I further filtered on the dataset to use the United States data to see the trends across time and probably see the impact of various world events on different aspects. One basic aspect that drives the trends in this data are the socio economic conditions in the country at any point of time.Variable of interest for us from the data is Infant mortality rate. The variation in this variable is driven by usually a combination of GDP, schooling years which effects the standard of healthcare provided and also the basic knowledge of individuals.
knitr::opts_chunk$set(echo = TRUE)
library(WDI)
library(ggplot2)
wdi_data = WDI(indicator = c('inf_mort' = "SP.DYN.IMRT.IN",
'gdpPercap'="NY.GDP.PCAP.KD",
'yrs_schooling'='BAR.SCHL.15UP'), # interest rate spread
start = 1960, end = 2020,
extra=TRUE) %>%
as_tibble()
united_states_data = wdi_data %>%
filter(country == 'United States')
dim(united_states_data)
## [1] 61 13
Filtering the data to include just the United States data gives a total of 61 observations of 13 variables.
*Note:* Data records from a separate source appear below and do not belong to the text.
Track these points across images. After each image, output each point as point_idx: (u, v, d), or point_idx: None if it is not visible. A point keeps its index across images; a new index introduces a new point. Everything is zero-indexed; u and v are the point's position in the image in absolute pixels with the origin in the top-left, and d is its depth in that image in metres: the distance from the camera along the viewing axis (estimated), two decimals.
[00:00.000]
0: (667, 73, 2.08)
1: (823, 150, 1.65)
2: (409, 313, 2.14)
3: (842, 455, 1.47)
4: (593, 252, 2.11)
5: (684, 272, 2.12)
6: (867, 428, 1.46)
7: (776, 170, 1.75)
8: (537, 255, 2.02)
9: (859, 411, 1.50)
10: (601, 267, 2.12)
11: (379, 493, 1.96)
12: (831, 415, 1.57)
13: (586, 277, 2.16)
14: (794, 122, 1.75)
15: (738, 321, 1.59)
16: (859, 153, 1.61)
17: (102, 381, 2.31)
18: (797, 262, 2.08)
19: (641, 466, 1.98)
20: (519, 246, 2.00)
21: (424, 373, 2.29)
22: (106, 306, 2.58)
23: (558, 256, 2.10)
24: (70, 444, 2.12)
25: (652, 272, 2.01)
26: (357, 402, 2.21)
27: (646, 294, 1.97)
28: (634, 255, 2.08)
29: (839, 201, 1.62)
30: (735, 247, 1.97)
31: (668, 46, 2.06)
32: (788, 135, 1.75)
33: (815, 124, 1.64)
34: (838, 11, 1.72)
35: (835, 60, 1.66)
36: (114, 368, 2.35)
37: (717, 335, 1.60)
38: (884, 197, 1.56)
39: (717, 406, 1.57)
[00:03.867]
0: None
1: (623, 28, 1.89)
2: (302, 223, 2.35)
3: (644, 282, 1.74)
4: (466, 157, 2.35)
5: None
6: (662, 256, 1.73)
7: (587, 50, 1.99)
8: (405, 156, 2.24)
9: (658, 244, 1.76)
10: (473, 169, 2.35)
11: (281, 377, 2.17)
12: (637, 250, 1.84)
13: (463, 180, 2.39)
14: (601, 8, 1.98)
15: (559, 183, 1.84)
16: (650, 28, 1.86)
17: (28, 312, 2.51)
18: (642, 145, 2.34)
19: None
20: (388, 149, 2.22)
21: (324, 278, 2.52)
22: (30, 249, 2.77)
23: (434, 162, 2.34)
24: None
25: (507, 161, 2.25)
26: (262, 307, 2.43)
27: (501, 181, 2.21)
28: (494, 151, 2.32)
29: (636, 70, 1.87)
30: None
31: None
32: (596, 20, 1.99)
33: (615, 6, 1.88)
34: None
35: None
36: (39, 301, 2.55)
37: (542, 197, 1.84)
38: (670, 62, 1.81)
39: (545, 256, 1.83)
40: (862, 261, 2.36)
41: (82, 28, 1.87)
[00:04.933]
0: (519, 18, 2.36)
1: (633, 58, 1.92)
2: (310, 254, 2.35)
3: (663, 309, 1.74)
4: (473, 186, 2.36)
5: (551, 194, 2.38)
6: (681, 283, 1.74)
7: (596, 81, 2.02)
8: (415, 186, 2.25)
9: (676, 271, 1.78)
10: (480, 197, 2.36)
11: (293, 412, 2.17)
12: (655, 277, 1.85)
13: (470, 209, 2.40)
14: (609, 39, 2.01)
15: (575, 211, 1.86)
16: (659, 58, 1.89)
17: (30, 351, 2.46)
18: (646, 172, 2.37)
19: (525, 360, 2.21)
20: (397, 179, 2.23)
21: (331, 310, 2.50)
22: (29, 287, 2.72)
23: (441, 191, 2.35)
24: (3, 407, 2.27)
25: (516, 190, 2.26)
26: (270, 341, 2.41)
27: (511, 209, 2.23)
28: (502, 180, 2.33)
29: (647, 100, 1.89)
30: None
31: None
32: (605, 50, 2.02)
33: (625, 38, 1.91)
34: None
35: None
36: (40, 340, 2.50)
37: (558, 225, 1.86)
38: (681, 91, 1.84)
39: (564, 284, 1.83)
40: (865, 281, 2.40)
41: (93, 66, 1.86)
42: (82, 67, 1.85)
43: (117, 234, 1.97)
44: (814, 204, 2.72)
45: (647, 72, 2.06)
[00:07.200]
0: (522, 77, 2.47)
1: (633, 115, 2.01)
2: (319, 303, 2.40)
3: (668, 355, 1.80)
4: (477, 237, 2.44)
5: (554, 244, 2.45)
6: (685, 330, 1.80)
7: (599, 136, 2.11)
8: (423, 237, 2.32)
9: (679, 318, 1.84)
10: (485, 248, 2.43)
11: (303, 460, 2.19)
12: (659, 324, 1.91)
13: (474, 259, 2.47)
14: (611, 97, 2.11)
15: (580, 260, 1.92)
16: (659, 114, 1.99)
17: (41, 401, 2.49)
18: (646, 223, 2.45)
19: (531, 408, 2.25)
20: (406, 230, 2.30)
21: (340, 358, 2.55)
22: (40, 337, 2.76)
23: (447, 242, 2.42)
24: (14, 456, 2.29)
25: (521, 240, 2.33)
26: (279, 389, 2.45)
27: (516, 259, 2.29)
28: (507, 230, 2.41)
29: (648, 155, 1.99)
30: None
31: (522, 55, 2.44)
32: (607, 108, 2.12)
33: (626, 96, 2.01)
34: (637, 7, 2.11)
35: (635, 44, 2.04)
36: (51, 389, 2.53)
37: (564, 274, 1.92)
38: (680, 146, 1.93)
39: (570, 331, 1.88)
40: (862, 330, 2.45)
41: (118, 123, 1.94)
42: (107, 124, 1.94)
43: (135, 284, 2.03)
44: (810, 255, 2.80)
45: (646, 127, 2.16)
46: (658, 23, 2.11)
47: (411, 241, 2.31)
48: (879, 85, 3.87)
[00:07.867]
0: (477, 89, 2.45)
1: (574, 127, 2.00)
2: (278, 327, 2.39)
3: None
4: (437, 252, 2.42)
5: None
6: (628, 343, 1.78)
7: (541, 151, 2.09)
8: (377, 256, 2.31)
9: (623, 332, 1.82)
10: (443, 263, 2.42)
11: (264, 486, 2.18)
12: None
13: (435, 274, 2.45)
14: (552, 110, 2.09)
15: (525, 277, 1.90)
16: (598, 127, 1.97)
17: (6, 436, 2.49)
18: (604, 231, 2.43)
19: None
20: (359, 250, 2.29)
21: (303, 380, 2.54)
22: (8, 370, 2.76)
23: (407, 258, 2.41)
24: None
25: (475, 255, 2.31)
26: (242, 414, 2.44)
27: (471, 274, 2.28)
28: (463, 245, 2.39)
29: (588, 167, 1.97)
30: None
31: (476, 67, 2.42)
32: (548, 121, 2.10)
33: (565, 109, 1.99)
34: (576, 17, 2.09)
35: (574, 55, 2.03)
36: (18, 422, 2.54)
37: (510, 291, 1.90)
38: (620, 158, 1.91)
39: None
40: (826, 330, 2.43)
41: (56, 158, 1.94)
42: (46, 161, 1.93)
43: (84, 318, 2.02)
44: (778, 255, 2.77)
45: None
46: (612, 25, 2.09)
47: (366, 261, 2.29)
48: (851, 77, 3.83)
Plot of infant mortality rate vs time(in years)
ggplot(united_states_data, aes(x = year, y = inf_mort)) +geom_line() + labs(y = 'Infant Mortality Rate',x = 'Year') + ggtitle("Infant mortality rate across Years")
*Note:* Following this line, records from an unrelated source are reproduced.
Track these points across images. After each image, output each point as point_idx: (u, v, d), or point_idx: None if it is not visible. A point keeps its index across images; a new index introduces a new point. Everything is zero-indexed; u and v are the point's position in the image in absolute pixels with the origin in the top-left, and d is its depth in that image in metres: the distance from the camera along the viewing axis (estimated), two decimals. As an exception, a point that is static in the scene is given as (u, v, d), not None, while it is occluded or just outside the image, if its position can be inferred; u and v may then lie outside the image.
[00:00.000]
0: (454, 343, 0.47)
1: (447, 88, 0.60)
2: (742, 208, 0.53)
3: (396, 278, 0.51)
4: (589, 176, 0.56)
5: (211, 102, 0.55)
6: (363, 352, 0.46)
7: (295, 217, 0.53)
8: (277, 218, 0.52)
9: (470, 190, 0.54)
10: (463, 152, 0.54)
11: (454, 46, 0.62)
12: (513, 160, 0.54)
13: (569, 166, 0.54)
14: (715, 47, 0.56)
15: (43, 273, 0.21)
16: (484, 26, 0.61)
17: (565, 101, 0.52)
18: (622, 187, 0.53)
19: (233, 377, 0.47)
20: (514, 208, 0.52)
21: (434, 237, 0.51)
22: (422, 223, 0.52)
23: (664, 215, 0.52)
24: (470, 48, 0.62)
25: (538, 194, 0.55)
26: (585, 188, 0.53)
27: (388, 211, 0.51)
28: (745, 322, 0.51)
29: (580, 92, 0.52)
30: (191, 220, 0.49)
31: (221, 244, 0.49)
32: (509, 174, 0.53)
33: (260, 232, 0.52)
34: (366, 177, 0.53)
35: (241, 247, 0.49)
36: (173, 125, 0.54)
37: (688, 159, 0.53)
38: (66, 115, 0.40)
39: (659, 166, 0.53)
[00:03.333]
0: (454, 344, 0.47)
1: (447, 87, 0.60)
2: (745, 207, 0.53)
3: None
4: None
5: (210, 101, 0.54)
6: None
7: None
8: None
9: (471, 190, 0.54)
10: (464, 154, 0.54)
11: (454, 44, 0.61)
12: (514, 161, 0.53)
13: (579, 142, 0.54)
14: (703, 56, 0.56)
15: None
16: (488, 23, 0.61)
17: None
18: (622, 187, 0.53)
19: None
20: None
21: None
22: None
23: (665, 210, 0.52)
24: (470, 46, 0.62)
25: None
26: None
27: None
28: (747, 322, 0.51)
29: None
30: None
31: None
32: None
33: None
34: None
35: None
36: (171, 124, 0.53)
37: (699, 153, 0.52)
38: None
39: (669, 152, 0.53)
## Warning: Removed 1 row(s) containing missing values (geom_path).
There is a significant downward trend of the infant mortality rate from 1960 to 2019.
Fitting a linear time trend to infant mortality rate
united_states_data %>%
ggplot()+
geom_line(aes(year,inf_mort))+
geom_smooth(aes(year,inf_mort),method='lm',color='red') +
theme_bw()+
xlab("Year")+
ylab("Infant Mortality")+
labs(title = "Infant Mortality in United States, 1960 - 2019")
## `geom_smooth()` using formula 'y ~ x'
Above graph indicates that a linear time trend provides a relatively good fit to the data. This can be further substantiated by fitting a regression model to infant mortality rate as a function of time.
Checking for outliers in infant mortality rate
boxplot(united_states_data$inf_mort, main = "Checking for outliers in infant mortality rate in United States Data", ylab = "Infant Mortality Rate")
Above boxplot shows that there are no outliers in the infant mortality rate whcih indicates that the mortality rate is normally distributed and there are no unusual trends in the variable.
Summary of Infant Mortality Rate for United States
summary(united_states_data$inf_mort)
## Min. 1st Qu. Median Mean 3rd Qu. Max. NA's
## 5.600 6.775 9.550 11.930 16.100 25.900 1
Summary stats of infant mortality rate for United States is provided above. For the time frame of 1960-2019, United States experienced a maximum of 25.9 infant mortality rate and a minimum of 5.6. We can also observe that median is slightly lower than the mean. This means that there are more data points less than the mean and less number of data points that have higher infant mortality rate.
Regression Model
mod = lm(inf_mort~year,data=united_states_data)
summary(mod)
##
## Call:
## lm(formula = inf_mort ~ year, data = united_states_data)
##
## Residuals:
## Min 1Q Median 3Q Max
## -2.9079 -2.2039 -0.2998 2.0452 3.8974
##
## Coefficients:
## Estimate Std. Error t value Pr(>|t|)
## (Intercept) 691.23452 33.75623 20.48 <2e-16 ***
## year -0.34144 0.01697 -20.12 <2e-16 ***
## ---
## Signif. codes: 0 '***' 0.001 '**' 0.01 '*' 0.05 '.' 0.1 ' ' 1
##
## Residual standard error: 2.276 on 58 degrees of freedom
## (1 observation deleted due to missingness)
## Multiple R-squared: 0.8747, Adjusted R-squared: 0.8726
## F-statistic: 405 on 1 and 58 DF, p-value: < 2.2e-16
From the regression model summary, it can be observed that one unit increase in time(year in this case) is associated with a 0.34 unit decline in infant mortality rate and the p-value is way less than 0.05 and hence this holds true. A R-squared value of 0.87 indicates that the linear time trend provides a relatively good fit.